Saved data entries
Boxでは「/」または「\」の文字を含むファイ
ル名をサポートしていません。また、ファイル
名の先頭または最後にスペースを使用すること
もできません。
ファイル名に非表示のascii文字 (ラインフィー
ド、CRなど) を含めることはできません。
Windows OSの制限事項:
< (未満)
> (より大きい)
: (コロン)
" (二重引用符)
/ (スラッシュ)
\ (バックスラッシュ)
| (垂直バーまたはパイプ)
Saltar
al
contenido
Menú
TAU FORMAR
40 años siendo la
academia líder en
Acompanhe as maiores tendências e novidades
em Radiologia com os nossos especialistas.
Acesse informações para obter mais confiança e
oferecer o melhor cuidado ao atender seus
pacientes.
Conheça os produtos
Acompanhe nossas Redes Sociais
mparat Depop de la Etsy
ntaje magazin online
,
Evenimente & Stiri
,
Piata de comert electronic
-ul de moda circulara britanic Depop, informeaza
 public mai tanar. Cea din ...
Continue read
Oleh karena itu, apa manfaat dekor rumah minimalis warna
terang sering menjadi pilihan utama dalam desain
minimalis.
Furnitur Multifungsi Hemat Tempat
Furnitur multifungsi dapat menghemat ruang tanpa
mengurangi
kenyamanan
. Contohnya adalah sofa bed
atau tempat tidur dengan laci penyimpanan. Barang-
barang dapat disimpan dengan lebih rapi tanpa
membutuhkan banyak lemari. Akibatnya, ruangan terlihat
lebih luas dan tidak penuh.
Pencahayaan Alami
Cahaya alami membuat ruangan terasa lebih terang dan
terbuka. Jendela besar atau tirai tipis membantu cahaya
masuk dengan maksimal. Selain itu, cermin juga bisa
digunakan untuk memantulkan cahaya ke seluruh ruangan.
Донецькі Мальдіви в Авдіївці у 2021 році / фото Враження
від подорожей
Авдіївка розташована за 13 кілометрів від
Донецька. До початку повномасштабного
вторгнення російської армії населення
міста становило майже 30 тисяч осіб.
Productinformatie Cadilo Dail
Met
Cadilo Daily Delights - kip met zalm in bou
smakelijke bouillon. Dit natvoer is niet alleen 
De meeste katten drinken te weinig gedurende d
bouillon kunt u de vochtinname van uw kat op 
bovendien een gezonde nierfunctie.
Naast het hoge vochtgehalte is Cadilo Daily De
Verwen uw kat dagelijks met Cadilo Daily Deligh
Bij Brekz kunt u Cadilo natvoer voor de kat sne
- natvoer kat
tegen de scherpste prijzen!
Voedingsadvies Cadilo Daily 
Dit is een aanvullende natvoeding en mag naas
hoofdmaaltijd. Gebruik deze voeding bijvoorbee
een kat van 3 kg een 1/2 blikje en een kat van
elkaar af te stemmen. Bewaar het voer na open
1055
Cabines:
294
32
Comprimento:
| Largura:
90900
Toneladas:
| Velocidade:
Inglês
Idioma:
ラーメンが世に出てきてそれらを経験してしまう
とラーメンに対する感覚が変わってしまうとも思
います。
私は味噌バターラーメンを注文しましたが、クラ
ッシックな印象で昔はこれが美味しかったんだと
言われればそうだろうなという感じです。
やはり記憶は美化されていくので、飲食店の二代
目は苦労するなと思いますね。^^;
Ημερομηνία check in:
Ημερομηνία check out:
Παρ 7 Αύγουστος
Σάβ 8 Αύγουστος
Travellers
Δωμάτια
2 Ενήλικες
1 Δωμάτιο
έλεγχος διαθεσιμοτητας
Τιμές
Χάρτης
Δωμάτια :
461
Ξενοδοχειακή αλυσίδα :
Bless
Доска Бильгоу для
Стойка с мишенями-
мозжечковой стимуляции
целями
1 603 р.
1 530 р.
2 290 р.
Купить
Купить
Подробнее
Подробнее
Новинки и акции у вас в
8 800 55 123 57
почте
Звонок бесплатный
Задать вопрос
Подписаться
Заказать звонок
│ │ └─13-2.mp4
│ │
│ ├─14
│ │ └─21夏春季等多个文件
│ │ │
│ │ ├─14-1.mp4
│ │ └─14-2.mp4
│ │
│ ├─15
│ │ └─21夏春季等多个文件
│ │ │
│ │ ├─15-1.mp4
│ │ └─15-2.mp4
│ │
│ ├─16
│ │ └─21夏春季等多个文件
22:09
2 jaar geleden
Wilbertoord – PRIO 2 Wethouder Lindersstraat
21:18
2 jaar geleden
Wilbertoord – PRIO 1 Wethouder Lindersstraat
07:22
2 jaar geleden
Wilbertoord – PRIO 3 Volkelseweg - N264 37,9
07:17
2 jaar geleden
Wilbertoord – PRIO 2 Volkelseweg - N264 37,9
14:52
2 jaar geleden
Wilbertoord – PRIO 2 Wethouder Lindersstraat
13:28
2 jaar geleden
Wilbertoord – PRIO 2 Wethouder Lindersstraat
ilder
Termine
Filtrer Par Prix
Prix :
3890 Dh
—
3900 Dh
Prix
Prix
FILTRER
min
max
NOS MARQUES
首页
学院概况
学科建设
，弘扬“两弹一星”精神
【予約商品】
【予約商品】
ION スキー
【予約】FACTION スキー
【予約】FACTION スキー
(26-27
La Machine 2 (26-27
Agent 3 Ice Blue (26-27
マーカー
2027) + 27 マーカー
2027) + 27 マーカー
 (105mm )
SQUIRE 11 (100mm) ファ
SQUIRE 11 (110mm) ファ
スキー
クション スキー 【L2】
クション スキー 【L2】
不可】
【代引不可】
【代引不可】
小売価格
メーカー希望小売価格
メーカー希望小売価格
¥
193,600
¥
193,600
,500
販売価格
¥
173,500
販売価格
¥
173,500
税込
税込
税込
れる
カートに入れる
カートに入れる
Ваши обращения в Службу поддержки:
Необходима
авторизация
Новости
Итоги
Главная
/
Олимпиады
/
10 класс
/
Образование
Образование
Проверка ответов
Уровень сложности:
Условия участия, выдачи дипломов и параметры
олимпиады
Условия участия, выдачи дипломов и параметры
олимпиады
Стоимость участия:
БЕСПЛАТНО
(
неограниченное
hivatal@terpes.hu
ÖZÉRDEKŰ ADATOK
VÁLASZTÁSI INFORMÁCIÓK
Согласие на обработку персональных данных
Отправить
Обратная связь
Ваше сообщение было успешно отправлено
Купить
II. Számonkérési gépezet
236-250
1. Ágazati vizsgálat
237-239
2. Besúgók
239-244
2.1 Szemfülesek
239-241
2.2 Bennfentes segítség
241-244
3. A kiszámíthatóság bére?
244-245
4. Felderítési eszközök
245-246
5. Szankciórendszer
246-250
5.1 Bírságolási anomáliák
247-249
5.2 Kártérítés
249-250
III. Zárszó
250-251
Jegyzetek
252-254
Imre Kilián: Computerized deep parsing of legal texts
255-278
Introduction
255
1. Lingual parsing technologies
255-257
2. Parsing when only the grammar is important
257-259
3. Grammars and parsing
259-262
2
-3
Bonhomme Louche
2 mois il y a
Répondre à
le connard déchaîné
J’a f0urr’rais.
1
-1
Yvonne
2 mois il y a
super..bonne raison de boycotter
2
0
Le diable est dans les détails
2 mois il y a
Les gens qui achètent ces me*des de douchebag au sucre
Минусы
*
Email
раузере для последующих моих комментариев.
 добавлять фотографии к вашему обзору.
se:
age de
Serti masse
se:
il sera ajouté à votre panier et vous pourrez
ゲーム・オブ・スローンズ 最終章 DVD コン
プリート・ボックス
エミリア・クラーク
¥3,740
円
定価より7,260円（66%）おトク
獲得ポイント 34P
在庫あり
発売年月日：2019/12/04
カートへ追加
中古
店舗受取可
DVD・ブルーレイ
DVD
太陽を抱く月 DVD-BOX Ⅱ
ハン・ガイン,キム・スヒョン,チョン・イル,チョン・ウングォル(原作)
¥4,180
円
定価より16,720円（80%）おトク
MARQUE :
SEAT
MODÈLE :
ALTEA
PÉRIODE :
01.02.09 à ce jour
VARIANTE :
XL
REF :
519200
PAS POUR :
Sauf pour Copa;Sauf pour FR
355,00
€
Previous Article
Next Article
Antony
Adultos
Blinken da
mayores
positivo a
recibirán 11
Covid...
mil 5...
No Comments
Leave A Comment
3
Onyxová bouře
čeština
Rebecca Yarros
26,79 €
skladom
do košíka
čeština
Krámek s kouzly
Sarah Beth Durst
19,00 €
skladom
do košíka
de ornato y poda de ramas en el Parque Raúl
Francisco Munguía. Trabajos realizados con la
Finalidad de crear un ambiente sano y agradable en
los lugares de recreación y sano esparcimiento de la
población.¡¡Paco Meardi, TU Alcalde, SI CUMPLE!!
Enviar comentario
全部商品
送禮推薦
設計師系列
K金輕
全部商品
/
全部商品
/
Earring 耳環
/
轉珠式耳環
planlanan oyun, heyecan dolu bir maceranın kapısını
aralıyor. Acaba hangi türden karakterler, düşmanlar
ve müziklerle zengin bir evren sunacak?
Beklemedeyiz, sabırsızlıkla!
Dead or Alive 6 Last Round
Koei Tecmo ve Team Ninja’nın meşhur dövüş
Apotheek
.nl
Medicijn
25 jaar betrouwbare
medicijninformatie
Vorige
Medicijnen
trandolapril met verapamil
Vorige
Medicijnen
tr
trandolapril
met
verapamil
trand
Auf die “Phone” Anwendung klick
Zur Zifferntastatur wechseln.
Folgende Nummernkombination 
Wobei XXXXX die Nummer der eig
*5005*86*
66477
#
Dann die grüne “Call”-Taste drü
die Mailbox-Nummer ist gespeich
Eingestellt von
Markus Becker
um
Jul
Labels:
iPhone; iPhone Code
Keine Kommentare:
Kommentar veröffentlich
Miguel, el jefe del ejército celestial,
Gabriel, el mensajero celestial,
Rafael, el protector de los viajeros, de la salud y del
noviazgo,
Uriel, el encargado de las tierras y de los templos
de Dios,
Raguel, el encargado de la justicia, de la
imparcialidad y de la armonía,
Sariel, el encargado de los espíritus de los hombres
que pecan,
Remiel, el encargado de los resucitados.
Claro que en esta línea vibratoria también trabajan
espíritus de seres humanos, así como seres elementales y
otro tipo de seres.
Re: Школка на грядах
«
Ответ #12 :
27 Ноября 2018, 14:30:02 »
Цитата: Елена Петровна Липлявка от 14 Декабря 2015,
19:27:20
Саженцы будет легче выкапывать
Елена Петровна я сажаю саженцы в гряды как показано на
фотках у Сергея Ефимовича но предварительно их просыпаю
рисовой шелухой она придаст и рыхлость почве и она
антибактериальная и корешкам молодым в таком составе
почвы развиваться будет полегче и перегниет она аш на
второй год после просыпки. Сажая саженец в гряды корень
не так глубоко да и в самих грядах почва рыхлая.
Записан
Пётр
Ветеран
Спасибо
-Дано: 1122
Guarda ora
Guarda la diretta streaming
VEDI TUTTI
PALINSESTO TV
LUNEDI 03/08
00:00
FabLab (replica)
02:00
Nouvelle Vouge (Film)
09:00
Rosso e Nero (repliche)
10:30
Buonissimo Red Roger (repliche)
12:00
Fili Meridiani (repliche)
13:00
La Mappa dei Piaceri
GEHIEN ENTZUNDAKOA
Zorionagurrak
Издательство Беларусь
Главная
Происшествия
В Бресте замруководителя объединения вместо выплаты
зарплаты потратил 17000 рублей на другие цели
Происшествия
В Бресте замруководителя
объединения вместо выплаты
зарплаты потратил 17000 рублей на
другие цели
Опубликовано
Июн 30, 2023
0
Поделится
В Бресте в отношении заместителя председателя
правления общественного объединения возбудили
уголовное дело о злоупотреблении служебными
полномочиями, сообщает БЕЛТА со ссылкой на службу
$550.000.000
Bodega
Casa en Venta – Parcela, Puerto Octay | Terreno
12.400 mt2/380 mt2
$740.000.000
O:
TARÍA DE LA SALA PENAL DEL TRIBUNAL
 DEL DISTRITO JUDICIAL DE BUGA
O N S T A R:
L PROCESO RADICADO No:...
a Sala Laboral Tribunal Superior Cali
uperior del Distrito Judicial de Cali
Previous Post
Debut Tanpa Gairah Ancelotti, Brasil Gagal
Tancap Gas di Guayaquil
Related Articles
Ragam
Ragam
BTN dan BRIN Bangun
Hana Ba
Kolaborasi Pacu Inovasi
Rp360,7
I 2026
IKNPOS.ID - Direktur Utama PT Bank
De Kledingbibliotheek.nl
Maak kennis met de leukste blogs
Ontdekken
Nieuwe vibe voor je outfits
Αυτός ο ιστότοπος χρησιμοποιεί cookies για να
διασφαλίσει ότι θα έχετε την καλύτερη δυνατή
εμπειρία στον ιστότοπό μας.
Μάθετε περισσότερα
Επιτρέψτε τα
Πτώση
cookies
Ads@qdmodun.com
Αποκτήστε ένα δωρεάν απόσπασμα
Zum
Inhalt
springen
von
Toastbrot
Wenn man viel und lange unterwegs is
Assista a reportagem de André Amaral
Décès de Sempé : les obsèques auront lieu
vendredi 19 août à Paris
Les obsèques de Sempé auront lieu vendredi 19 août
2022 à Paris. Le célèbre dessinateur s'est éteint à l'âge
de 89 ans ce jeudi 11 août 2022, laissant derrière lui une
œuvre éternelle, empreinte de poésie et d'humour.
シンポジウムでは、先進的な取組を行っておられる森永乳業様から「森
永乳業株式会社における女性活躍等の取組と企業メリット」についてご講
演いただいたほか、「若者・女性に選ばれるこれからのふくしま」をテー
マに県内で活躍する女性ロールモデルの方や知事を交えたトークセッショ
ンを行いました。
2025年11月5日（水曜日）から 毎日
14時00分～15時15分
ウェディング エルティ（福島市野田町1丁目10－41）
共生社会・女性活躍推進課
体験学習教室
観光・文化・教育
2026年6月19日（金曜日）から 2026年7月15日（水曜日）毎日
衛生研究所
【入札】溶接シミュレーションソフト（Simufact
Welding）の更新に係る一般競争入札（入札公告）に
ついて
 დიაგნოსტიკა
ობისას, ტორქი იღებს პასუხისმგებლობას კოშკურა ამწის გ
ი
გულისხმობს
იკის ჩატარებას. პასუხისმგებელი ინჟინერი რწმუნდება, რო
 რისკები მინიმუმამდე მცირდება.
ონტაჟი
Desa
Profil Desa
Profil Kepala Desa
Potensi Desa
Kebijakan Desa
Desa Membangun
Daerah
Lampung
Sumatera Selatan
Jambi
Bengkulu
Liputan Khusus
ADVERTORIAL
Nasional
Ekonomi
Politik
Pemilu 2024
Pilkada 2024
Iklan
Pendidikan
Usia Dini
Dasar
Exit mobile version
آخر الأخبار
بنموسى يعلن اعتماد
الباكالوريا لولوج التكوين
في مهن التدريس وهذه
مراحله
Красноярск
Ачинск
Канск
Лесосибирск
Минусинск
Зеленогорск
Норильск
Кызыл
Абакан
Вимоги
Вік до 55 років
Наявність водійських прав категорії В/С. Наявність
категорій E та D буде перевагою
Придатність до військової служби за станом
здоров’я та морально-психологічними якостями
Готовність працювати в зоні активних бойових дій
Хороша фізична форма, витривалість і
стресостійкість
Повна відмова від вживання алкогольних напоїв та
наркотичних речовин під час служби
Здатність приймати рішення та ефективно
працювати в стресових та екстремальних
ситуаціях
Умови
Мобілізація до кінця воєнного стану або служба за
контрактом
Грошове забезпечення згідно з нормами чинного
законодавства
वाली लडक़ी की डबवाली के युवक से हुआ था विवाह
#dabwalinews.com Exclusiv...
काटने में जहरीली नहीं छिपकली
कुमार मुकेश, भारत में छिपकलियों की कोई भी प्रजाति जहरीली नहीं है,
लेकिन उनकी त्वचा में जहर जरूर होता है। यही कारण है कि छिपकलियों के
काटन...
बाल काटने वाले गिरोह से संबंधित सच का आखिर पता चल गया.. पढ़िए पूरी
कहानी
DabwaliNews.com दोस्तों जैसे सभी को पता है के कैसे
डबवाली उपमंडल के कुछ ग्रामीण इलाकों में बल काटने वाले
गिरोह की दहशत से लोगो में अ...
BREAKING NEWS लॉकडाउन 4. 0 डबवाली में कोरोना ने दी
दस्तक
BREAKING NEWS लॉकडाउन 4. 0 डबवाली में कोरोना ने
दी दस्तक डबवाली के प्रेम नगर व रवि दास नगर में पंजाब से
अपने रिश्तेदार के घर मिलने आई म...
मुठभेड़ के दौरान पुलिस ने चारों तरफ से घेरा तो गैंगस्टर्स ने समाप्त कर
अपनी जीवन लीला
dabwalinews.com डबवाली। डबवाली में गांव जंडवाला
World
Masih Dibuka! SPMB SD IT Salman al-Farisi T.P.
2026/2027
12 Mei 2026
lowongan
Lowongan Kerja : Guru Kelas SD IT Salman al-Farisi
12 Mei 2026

Exercise brief - From the records above, show each line that contains the word "грядах".

Your solution -
Re: Школка на грядах
не так глубоко да и в самих грядах почва рыхлая.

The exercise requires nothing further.